Title:Mining Maximal Clique Summary with Effective Sampling
Speaker: Dr Rui Zhou
Time: 10：00-11：30，Novomber 12
Place: 1-310, FIT Building
Organizer: Research Institute of Information Technology (RIIT), Tsinghua University
Dr Rui Zhou, IEEE Member. He serves as Deputy Course Director of Bachelor of Computer Science (Professional) at Swinburne University of Technology, Australia. His research interests include database, data mining, health informatics. He is mainly focusing on designing algorithms for data analytics problems including query, search, storage, index and mining on a variety of data types, such as graph data, XML data, text data, streaming data, trajectory data, web service data, blockchain data, etc.
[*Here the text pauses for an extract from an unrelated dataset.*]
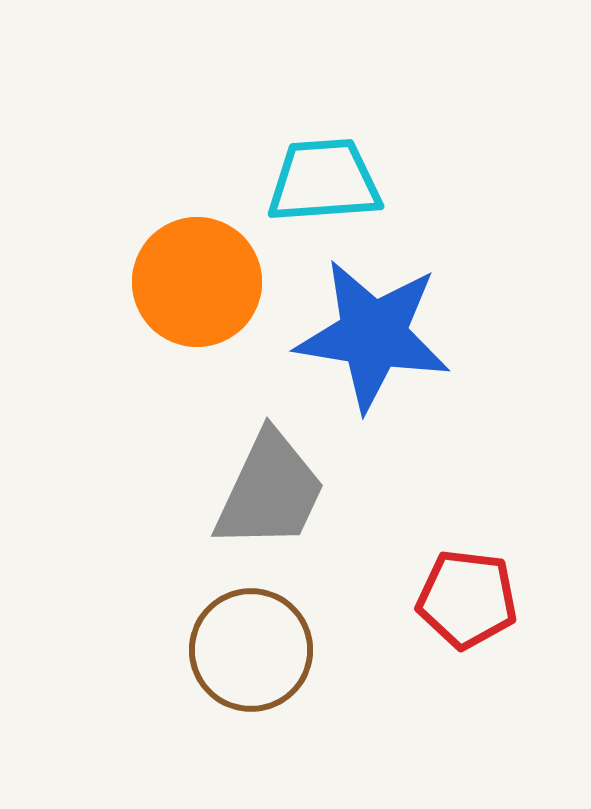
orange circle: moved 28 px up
His works were published in reputed conferences and journals, such as VLDB, ICDE, EDBT, CIKM, TKDE, TSE. He has won two competitive Australian Research Council Discovery Projects and a Data61 industry-based project. He is currently serving as Assistant Editor-in-Chief of World Wide Web Journal.
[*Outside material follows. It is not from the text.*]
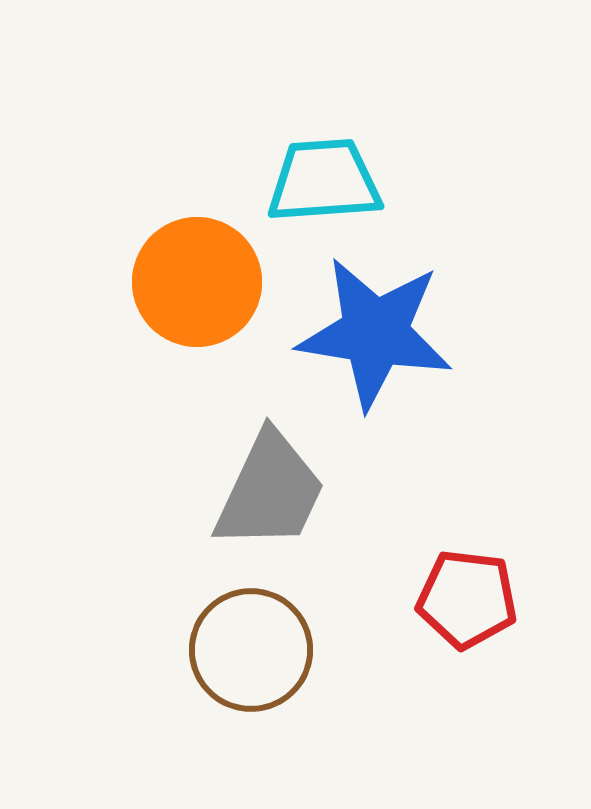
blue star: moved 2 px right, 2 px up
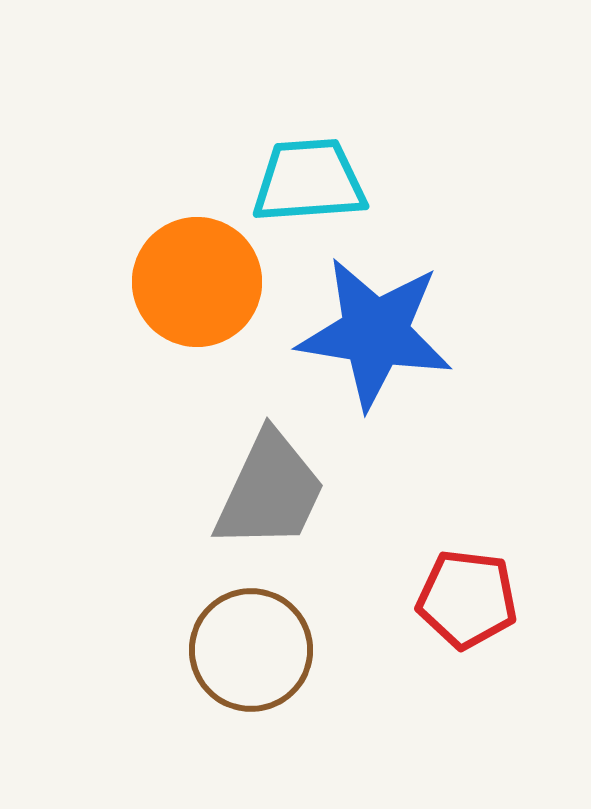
cyan trapezoid: moved 15 px left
Maximal clique enumeration (MCE) is a fundamental problem in graph theory and is used in many applications, such as social network analysis, bioinformatics, intelligent agent systems, cyber security. Most existing MCE algorithms focus on improving the efficiency rather than reducing the size of the output, which could consist of a large number of maximal cliques. In this talk, we will discuss how to report a summary of less overlapping maximal cliques. The problem was studied before, however, after examining the pioneer approach, we consider it still not satisfactory. To advance the research along this line, this work attempts to make two contributions: (a) we propose a more effective sampling strategy, which produces a much smaller summary but still ensures that the summary can somehow witness all the maximal cliques and the expectation of each maximal clique witnessed by the summary is above a predefined threshold; (b) to verify experimentally, we tested ten real benchmark datasets that have a variety of graph characteristics. The results show that our new sampling strategy consistently outperforms the state-of-the-art method by producing smaller summaries and running faster on all the datasets.